> [DATA IN THIS EXERCISE]:
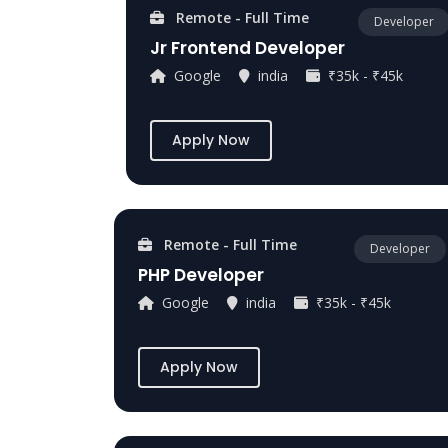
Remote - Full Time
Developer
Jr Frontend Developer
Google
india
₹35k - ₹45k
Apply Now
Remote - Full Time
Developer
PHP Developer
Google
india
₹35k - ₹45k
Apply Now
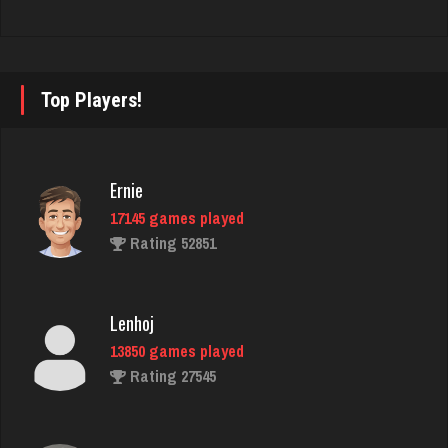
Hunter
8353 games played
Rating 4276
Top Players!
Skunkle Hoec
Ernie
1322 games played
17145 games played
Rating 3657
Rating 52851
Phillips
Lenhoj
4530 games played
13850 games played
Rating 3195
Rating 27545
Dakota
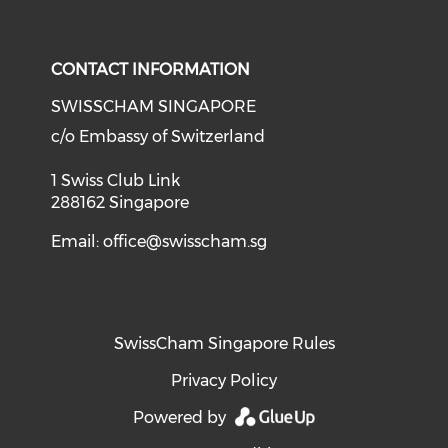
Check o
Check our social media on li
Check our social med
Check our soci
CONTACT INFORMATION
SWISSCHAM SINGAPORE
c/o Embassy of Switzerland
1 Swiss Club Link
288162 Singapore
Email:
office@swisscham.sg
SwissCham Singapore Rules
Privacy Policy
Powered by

> [TASK PROMPT]: The lines in the listing that include the word "social" are to be counted; give only that number.

> [RESPONSE BOX]: 2